= What this task involves =
Write every entry out again, unchanged.

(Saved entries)
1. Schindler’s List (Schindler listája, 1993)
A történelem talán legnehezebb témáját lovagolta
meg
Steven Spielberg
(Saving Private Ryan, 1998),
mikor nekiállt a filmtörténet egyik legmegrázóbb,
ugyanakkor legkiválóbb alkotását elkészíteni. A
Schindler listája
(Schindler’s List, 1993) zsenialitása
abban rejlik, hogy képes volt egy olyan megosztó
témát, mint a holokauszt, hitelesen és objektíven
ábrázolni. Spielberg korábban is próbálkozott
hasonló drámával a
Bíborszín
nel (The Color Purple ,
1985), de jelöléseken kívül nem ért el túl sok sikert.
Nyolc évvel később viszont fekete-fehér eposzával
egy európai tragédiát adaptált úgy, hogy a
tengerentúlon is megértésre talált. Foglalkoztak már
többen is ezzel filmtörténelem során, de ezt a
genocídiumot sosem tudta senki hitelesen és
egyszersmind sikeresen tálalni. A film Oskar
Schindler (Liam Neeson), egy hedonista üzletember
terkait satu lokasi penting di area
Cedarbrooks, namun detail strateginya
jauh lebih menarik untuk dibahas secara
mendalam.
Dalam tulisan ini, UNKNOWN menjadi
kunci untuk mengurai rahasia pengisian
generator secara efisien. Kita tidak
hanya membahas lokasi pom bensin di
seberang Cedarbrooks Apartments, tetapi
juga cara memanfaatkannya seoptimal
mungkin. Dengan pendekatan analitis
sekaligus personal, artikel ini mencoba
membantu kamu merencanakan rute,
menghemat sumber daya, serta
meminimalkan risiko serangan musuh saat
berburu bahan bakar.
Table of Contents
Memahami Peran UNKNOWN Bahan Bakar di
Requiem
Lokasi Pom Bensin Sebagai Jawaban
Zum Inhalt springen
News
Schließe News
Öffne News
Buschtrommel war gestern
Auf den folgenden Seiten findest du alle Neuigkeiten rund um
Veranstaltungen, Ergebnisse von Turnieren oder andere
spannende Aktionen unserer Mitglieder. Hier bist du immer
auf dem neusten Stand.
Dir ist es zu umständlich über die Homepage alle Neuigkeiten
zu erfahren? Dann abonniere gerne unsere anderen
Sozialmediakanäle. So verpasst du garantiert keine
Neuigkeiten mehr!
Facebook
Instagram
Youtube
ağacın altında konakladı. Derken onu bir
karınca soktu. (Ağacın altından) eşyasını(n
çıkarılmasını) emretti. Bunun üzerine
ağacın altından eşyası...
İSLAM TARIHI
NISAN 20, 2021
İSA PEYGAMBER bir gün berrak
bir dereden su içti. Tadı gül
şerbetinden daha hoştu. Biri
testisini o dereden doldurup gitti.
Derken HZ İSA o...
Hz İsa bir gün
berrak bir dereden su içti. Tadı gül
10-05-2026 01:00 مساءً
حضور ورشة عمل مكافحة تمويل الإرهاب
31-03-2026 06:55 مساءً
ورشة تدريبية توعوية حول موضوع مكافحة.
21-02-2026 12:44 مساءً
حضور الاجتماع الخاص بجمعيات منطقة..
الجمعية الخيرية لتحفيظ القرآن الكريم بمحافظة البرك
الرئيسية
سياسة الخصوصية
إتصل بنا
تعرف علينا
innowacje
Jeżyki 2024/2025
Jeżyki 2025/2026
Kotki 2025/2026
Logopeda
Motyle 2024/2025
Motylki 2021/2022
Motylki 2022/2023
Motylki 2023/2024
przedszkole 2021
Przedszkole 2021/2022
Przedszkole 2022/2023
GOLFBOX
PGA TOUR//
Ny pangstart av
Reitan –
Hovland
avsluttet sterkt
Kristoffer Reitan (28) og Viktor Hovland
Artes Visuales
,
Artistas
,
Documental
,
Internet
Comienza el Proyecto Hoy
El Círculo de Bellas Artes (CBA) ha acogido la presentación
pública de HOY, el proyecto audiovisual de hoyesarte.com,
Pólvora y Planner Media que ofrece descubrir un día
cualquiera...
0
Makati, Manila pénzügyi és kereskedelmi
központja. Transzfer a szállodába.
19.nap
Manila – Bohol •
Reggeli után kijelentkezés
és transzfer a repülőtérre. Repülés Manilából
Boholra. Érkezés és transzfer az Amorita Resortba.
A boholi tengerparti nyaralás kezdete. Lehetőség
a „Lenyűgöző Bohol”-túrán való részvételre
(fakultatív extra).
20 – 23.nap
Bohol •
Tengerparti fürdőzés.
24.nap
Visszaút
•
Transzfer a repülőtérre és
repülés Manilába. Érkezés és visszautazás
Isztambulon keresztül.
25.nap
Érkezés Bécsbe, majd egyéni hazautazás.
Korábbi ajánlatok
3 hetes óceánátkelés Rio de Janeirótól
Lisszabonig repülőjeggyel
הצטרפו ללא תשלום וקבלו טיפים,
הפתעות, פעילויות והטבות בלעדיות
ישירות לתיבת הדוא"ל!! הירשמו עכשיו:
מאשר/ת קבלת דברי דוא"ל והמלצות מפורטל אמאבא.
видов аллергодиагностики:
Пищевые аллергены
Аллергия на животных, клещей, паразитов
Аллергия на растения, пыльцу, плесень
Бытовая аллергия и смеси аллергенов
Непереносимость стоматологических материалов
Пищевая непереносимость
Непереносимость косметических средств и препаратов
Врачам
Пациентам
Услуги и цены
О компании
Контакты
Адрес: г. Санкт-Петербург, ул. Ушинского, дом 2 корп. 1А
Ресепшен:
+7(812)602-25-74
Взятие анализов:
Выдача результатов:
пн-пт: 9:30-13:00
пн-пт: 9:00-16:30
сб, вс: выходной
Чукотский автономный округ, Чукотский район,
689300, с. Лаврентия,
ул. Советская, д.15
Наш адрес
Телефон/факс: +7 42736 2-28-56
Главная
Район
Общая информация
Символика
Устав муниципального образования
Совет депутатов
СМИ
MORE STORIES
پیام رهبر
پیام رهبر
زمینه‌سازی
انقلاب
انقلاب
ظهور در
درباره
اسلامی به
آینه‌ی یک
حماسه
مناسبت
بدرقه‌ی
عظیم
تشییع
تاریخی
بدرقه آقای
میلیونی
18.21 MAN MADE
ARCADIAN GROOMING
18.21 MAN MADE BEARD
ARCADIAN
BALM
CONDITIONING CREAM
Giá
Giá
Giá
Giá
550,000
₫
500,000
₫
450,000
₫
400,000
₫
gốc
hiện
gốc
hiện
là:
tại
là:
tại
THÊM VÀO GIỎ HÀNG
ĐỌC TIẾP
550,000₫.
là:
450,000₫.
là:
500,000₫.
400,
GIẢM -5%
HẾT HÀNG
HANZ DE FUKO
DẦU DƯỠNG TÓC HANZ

= Response box =
1. Schindler’s List (Schindler listája, 1993)
A történelem talán legnehezebb témáját lovagolta
meg
Steven Spielberg
(Saving Private Ryan, 1998),
mikor nekiállt a filmtörténet egyik legmegrázóbb,
ugyanakkor legkiválóbb alkotását elkészíteni. A
Schindler listája
(Schindler’s List, 1993) zsenialitása
abban rejlik, hogy képes volt egy olyan megosztó
témát, mint a holokauszt, hitelesen és objektíven
ábrázolni. Spielberg korábban is próbálkozott
hasonló drámával a
Bíborszín
nel (The Color Purple ,
1985), de jelöléseken kívül nem ért el túl sok sikert.
Nyolc évvel később viszont fekete-fehér eposzával
egy európai tragédiát adaptált úgy, hogy a
tengerentúlon is megértésre talált. Foglalkoztak már
többen is ezzel filmtörténelem során, de ezt a
genocídiumot sosem tudta senki hitelesen és
egyszersmind sikeresen tálalni. A film Oskar
Schindler (Liam Neeson), egy hedonista üzletember
terkait satu lokasi penting di area
Cedarbrooks, namun detail strateginya
jauh lebih menarik untuk dibahas secara
mendalam.
Dalam tulisan ini, UNKNOWN menjadi
kunci untuk mengurai rahasia pengisian
generator secara efisien. Kita tidak
hanya membahas lokasi pom bensin di
seberang Cedarbrooks Apartments, tetapi
juga cara memanfaatkannya seoptimal
mungkin. Dengan pendekatan analitis
sekaligus personal, artikel ini mencoba
membantu kamu merencanakan rute,
menghemat sumber daya, serta
meminimalkan risiko serangan musuh saat
berburu bahan bakar.
Table of Contents
Memahami Peran UNKNOWN Bahan Bakar di
Requiem
Lokasi Pom Bensin Sebagai Jawaban
Zum Inhalt springen
News
Schließe News
Öffne News
Buschtrommel war gestern
Auf den folgenden Seiten findest du alle Neuigkeiten rund um
Veranstaltungen, Ergebnisse von Turnieren oder andere
spannende Aktionen unserer Mitglieder. Hier bist du immer
auf dem neusten Stand.
Dir ist es zu umständlich über die Homepage alle Neuigkeiten
zu erfahren? Dann abonniere gerne unsere anderen
Sozialmediakanäle. So verpasst du garantiert keine
Neuigkeiten mehr!
Facebook
Instagram
Youtube
ağacın altında konakladı. Derken onu bir
karınca soktu. (Ağacın altından) eşyasını(n
çıkarılmasını) emretti. Bunun üzerine
ağacın altından eşyası...
İSLAM TARIHI
NISAN 20, 2021
İSA PEYGAMBER bir gün berrak
bir dereden su içti. Tadı gül
şerbetinden daha hoştu. Biri
testisini o dereden doldurup gitti.
Derken HZ İSA o...
Hz İsa bir gün
berrak bir dereden su içti. Tadı gül
10-05-2026 01:00 مساءً
حضور ورشة عمل مكافحة تمويل الإرهاب
31-03-2026 06:55 مساءً
ورشة تدريبية توعوية حول موضوع مكافحة.
21-02-2026 12:44 مساءً
حضور الاجتماع الخاص بجمعيات منطقة..
الجمعية الخيرية لتحفيظ القرآن الكريم بمحافظة البرك
الرئيسية
سياسة الخصوصية
إتصل بنا
تعرف علينا
innowacje
Jeżyki 2024/2025
Jeżyki 2025/2026
Kotki 2025/2026
Logopeda
Motyle 2024/2025
Motylki 2021/2022
Motylki 2022/2023
Motylki 2023/2024
przedszkole 2021
Przedszkole 2021/2022
Przedszkole 2022/2023
GOLFBOX
PGA TOUR//
Ny pangstart av
Reitan –
Hovland
avsluttet sterkt
Kristoffer Reitan (28) og Viktor Hovland
Artes Visuales
,
Artistas
,
Documental
,
Internet
Comienza el Proyecto Hoy
El Círculo de Bellas Artes (CBA) ha acogido la presentación
pública de HOY, el proyecto audiovisual de hoyesarte.com,
Pólvora y Planner Media que ofrece descubrir un día
cualquiera...
0
Makati, Manila pénzügyi és kereskedelmi
központja. Transzfer a szállodába.
19.nap
Manila – Bohol •
Reggeli után kijelentkezés
és transzfer a repülőtérre. Repülés Manilából
Boholra. Érkezés és transzfer az Amorita Resortba.
A boholi tengerparti nyaralás kezdete. Lehetőség
a „Lenyűgöző Bohol”-túrán való részvételre
(fakultatív extra).
20 – 23.nap
Bohol •
Tengerparti fürdőzés.
24.nap
Visszaút
•
Transzfer a repülőtérre és
repülés Manilába. Érkezés és visszautazás
Isztambulon keresztül.
25.nap
Érkezés Bécsbe, majd egyéni hazautazás.
Korábbi ajánlatok
3 hetes óceánátkelés Rio de Janeirótól
Lisszabonig repülőjeggyel
הצטרפו ללא תשלום וקבלו טיפים,
הפתעות, פעילויות והטבות בלעדיות
ישירות לתיבת הדוא"ל!! הירשמו עכשיו:
מאשר/ת קבלת דברי דוא"ל והמלצות מפורטל אמאבא.
видов аллергодиагностики:
Пищевые аллергены
Аллергия на животных, клещей, паразитов
Аллергия на растения, пыльцу, плесень
Бытовая аллергия и смеси аллергенов
Непереносимость стоматологических материалов
Пищевая непереносимость
Непереносимость косметических средств и препаратов
Врачам
Пациентам
Услуги и цены
О компании
Контакты
Адрес: г. Санкт-Петербург, ул. Ушинского, дом 2 корп. 1А
Ресепшен:
+7(812)602-25-74
Взятие анализов:
Выдача результатов:
пн-пт: 9:30-13:00
пн-пт: 9:00-16:30
сб, вс: выходной
Чукотский автономный округ, Чукотский район,
689300, с. Лаврентия,
ул. Советская, д.15
Наш адрес
Телефон/факс: +7 42736 2-28-56
Главная
Район
Общая информация
Символика
Устав муниципального образования
Совет депутатов
СМИ
MORE STORIES
پیام رهبر
پیام رهبر
زمینه‌سازی
انقلاب
انقلاب
ظهور در
درباره
اسلامی به
آینه‌ی یک
حماسه
مناسبت
بدرقه‌ی
عظیم
تشییع
تاریخی
بدرقه آقای
میلیونی
18.21 MAN MADE
ARCADIAN GROOMING
18.21 MAN MADE BEARD
ARCADIAN
BALM
CONDITIONING CREAM
Giá
Giá
Giá
Giá
550,000
₫
500,000
₫
450,000
₫
400,000
₫
gốc
hiện
gốc
hiện
là:
tại
là:
tại
THÊM VÀO GIỎ HÀNG
ĐỌC TIẾP
550,000₫.
là:
450,000₫.
là:
500,000₫.
400,
GIẢM -5%
HẾT HÀNG
HANZ DE FUKO
DẦU DƯỠNG TÓC HANZ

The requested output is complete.